Kantarama Evelyne, Uwizeye Dieudonne, Mselle Teddy
Clinical Biology Department, School of Medicine and Pharmacy, College of Medicine and Health Science, University of Rwanda, Kigali, Rwanda.
Development studies, University of Rwanda, Kigali, Rwanda.
Rwanda J Med Health Sci. 2021 Apr 8;4(1):84-97. doi: 10.4314/rjmhs.v4i1.7. eCollection 2021 Apr.
Regular screening for microalbuminuria among type 2 diabetes patients is less common in most low-income countries while it is an early marker of diabetic nephropathy and cardiovascular complications.
This study aims to assess the need for regular screening for microalbuminuria among type 2 diabetes patients.
with cross-sectional approach, 124 diabetic patients were recruited at Muhimbili National Hospital, in Tanzania; their age, gender, body mass index, fasting blood sugar levels (by Accu Chek Active Glucometer), random urine albumin levels (by Microalbumin 2-1 Combo Test Strips), and the duration of diabetes were recorded.
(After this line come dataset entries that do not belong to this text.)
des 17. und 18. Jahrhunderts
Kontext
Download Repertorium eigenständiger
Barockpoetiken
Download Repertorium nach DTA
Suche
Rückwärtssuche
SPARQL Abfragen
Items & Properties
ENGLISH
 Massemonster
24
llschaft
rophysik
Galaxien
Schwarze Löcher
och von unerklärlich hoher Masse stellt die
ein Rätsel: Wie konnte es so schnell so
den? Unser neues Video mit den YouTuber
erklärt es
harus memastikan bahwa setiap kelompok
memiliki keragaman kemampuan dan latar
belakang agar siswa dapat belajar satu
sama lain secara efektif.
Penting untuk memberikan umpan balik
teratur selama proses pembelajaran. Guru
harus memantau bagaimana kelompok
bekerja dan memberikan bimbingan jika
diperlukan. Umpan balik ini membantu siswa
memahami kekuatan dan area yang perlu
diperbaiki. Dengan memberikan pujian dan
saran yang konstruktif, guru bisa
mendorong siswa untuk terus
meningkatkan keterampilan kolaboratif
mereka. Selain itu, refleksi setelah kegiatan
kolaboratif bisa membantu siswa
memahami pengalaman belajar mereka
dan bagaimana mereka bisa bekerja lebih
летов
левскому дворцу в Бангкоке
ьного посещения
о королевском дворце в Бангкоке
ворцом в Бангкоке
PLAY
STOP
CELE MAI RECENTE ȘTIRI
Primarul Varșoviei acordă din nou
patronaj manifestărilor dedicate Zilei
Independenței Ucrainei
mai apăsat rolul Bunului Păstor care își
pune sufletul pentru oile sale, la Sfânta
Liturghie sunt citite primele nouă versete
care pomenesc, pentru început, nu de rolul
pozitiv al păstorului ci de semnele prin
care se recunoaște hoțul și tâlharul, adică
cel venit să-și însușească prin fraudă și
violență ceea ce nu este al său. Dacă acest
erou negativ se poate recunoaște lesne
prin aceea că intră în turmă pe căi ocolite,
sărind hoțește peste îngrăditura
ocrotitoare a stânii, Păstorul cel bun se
The study indicated that 62.1% of the participants were microalbuminuric while 2.4% were macroalbuminuric. The risk of microalbuminuria was 4.55 higher in patients aged 60-69 years (95% CI: 1.32-16.51), and 17.4 times higher in patients aged 70 and above (95% CI: 1.49-202.86) compared to individuals aged below 50 years. Patients with high blood sugar level had a risk of 8.09 times higher compared to those with normal blood sugar (CI: 2.53-25.86). Also, the odds were 7.89 higher in patients who lived with diabetes for 10-14 years compared to those lived with the disease less than 5 years (95% CI:1.33-45.59).
The odds of microalbuminuria increased significantly as the patient gets older, with high blood sugar, and the duration of diabetes. Health policies need to establish programs that enhance care at the diabetic clinic through regular screening for microalbuminuria to reduce the risk of developing kidney and cardiovascular complications.
在大多数低收入国家,对2型糖尿病患者进行微量白蛋白尿的定期筛查并不常见,而微量白蛋白尿是糖尿病肾病和心血管并发症的早期标志物。
本研究旨在评估2型糖尿病患者定期筛查微量白蛋白尿的必要性。
采用横断面研究方法,在坦桑尼亚的穆希姆比利国家医院招募了124名糖尿病患者;记录了他们的年龄、性别、体重指数、空腹血糖水平(使用Accu Chek Active血糖仪)、随机尿白蛋白水平(使用微量白蛋白2-1组合测试条)以及糖尿病病程。
研究表明,62.1%的参与者存在微量白蛋白尿,2.4%的参与者存在大量白蛋白尿。与50岁以下的个体相比,60-69岁患者微量白蛋白尿的风险高4.55倍(95%置信区间:1.32-16.51),70岁及以上患者的风险高17.4倍(95%置信区间:1.49-202.86)。血糖水平高的患者风险比血糖正常的患者高8.09倍(置信区间:2.53-25.86)。此外,与糖尿病病程小于5年的患者相比,糖尿病病程为10-14年的患者患病几率高7.89倍(95%置信区间:1.33-45.59)。
随着患者年龄增长、血糖升高以及糖尿病病程延长,微量白蛋白尿的几率显著增加。卫生政策需要制定相关项目,通过定期筛查微量白蛋白尿来加强糖尿病诊所的护理,以降低发生肾脏和心血管并发症的风险。